Organisatie | Sint Maarten |
---|---|
Organisatietype | Koninkrijksdeel |
Officiële naam regeling | LANDSVERORDENING regelende de heffing en invordering van een logeergastenbelasting |
Citeertitel | Logeergastenbelastingverordening |
Vastgesteld door | Minister van Financiën |
Onderwerp | financiën en economie |
Eigen onderwerp | belastingen |
Deze regeling is tevens vastgesteld door de Minister van Algemene Zaken.
Onbekend.
Geen.
Datum inwerkingtreding | Terugwerkende kracht tot en met | Datum uitwerkingtreding | Betreft | Datum ondertekening Bron bekendmaking | Kenmerk voorstel |
---|---|---|---|---|---|
09-12-2022 | artikel 5a | 06-12-2022 |
In deze verordening wordt verstaan onder:
de logeerprijs: de door de belastingplichtige aan de logeergast in rekening te brengen of gebrachte vergoeding, onderscheidenlijk de vanaf het begin van de time sharing in rekening te brengen of gebrachte vergoeding in welke vorm dan ook voor het beschikbaar houden van een verblijfsruimte als bedoeld in artikel 1, onderdeel b;
time sharing: elke vorm waarbij een persoon al dan niet krachtens een zakelijk of persoonlijk recht voor een bepaalde of onbepaalde periode het genot heeft van een onroerend goed of een gedeelte daarvan, onder de beperking van de uitoefening van dat recht in die zin, dat het gebruik van het onroerend goed de desbetreffende persoon slechts gedurende een nauwkeurig omschreven deel van het jaar periodiek toekomt;
Onverminderd het bepaalde in artikel 8, eerste lid, moeten de aanslagen van de ingevolge artikel 1, onderdeel b, geheven belasting, worden betaald in zoveel gelijke termijnen als er na de maand van de dagtekening van het aanslagbiljet nog maanden in het belastingjaar overblijven, met dien verstande dat het aantal termijnen tenminste twee bedraagt. De eerste termijn vervalt een maand na de dagtekening van het aanslagbiljet en elk van de volgende termijnen telkens een maand later.
Het gelegenheid bieden tot verblijf als bedoeld in artikel 1 is vrijgesteld van logeergastenbelasting indien het verblijf of het beschikbaar houden van een verblijfsruimte is overeengekomen met en de logeerprijs in rekening is of wordt gebracht aan een door de minister aangewezen internationale organisatie.

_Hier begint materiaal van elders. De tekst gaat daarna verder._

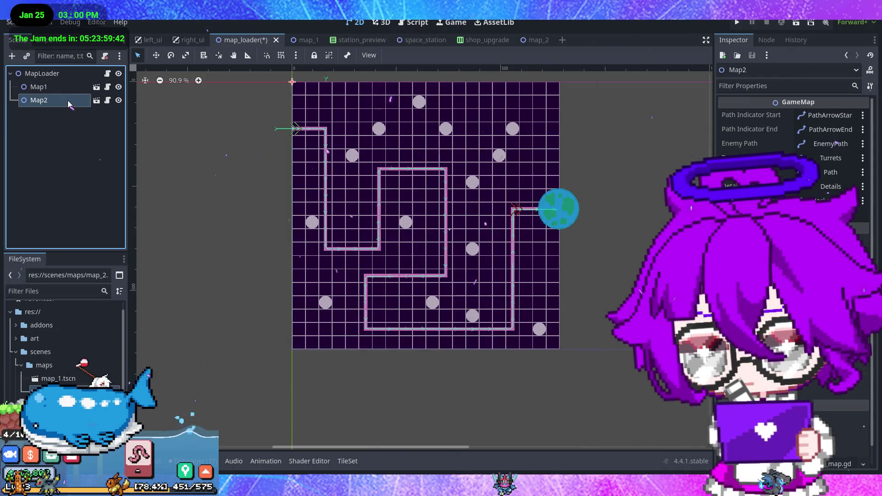
pyautogui.click(118, 102)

De belastingplichtige, bedoeld in artikel 5, eerste lid, draagt de in een kalendermaand ontvangen logeergastenbelasting voor de vijftiende dag van de volgende maand af aan de Ontvanger, onder overlegging van een ondertekende opgave op een daartoe bij landsbesluit, houdende algemene maatregelen, vastgesteld formulier.
Indien geen of te late afdracht van logeergastenbelasting plaatsvindt, legt het Hoofd van de afdeling Financiën een al dan niet nadere voorlopige aanslag op, die onmiddellijk invorderbaar is. Deze aanslag houdt tevens een verhoging van 10% van de gevorderde of te laat betaalde logeergastenbelasting in.
Hij, die gedurende het belastingjaar belastingschuldig was en aan wie niet een aangiftebiljet is uitgereikt of toegezonden, is verplicht voor 15 januari van het eerstvolgende kalenderjaar bij de Afdeling Financiën een aanslagbiljet aan te vragen en dit daarna voor 1 februari daarop volgend, ingevuld en ondertekend bij de Afdeling Financiën te bezorgen of te doen bezorgen.
Aan de belastingschuldige kan een voorlopige aanslag, alsmede een of meer nadere voorlopige aanslagen over het lopende belastingjaar of over enige maand van het belastingjaar worden opgelegd.
De bedragen van de voorlopige aanslagen, met uitzondering van de in artikel 8, tweede lid, bedoelde verhoging, worden bij een jaarlijkse definitieve aanslag verrekend.
Voorlopige aanslagen, uitgezonderd aanslagen als bedoeld in artikel 8, tweede lid, zijn invorderbaar in zovele termijnen, als er nog niet verstreken volle kalendermaanden over zijn in het lopende kalenderjaar, na de maand van de dagtekening van het aanslagbiljet. Termijnen vervallen op de 15de van de maand.
Tegen de beslissing, bedoeld in artikel 13, tweede lid, kan de belanghebbende binnen twee maanden na dagtekening van het afschrift van die beslissing, beroep instellen bij het Gerecht, bedoeld in artikel 1, eerste lid, van de Landsverordening op het beroep in belastingzaken.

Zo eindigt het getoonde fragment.